**Passage to read**
╭──
View Single Post
  #33   Report Post  
RAM^3
 
Posts: n/a
Default

"pyotr filipivich" wrote in message
...
Let the record show that "RAM^3" wrote back
on
Fri, 17 Jun 2005 20:29:00 -0500 in rec.crafts.metalworking :
"pyotr filipivich" wrote in message
. ..

If so, is the amount of heat transferred sufficient to cause first,
second or third degree burns?


A couple of tidbits of information:

1. "First Degree" = Reddening of the outer layer of the skin [Epidermis] ~
Sunburn, Scalding
2. "Second Degree" = Blistering of the outer layer of the skin ~ Severe
Sunburn, Severe Scalding
3. "Third Degree" = Charring of the outer layer of the skin ~ Backing up
to
an operating Cutting Torch's flame


I have heard of a slightly different scale of this, which had more to
do with the damage inflicted. First degree burns don't destroy the skin,
second degree destroy the skin, but not the underlying tissue, third
degree
burns destroy the underlying tissue. This could cause a "3rd degree" burn
from boiling water (or sugar solutions such as syrup or honey, which can
get much hotter than water).

It isn't so much the temperature, as it is the heat transferred.
Anyone who has passed their hand through a cutting torches flame or held a
hand over a small match, can tell you the difference. (I recall watching
the guy stick his hand into a pot of molten lead. Okay, he didn't keep it
in long, but he did "stick his hand in molten lead", and just as fast
jerked it out.)

I was "intrigued" to learn there is a new classification of "4th
degree" which is when the tissue and/or bone burn. Ouch.


That "Fourth Degree" is actually "Third" according to my old texts.

Someone seems to be trying to reclassify burns so as to let some slimeball
lawyer claim "Third Degree" for what is, at best, "Second".

Underlying tissue damage without charring would be Second.

Personally, I hope to never have to treat _another_ Third Degree burn: while
it's been several decades since my days as a fireman/EMT, it hasn't been
long enough for me to forget the smell of burned human tissue or the scream
of the patient when the wound is debrided.
╰──
In the forum post about burn degrees, which liquids are said to get much hotter than water?

[Excerpts from a dataset]
╭──
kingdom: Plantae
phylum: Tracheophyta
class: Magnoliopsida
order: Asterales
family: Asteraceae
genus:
╰──
**Exercise output**
Sugar solutions such as syrup or honey.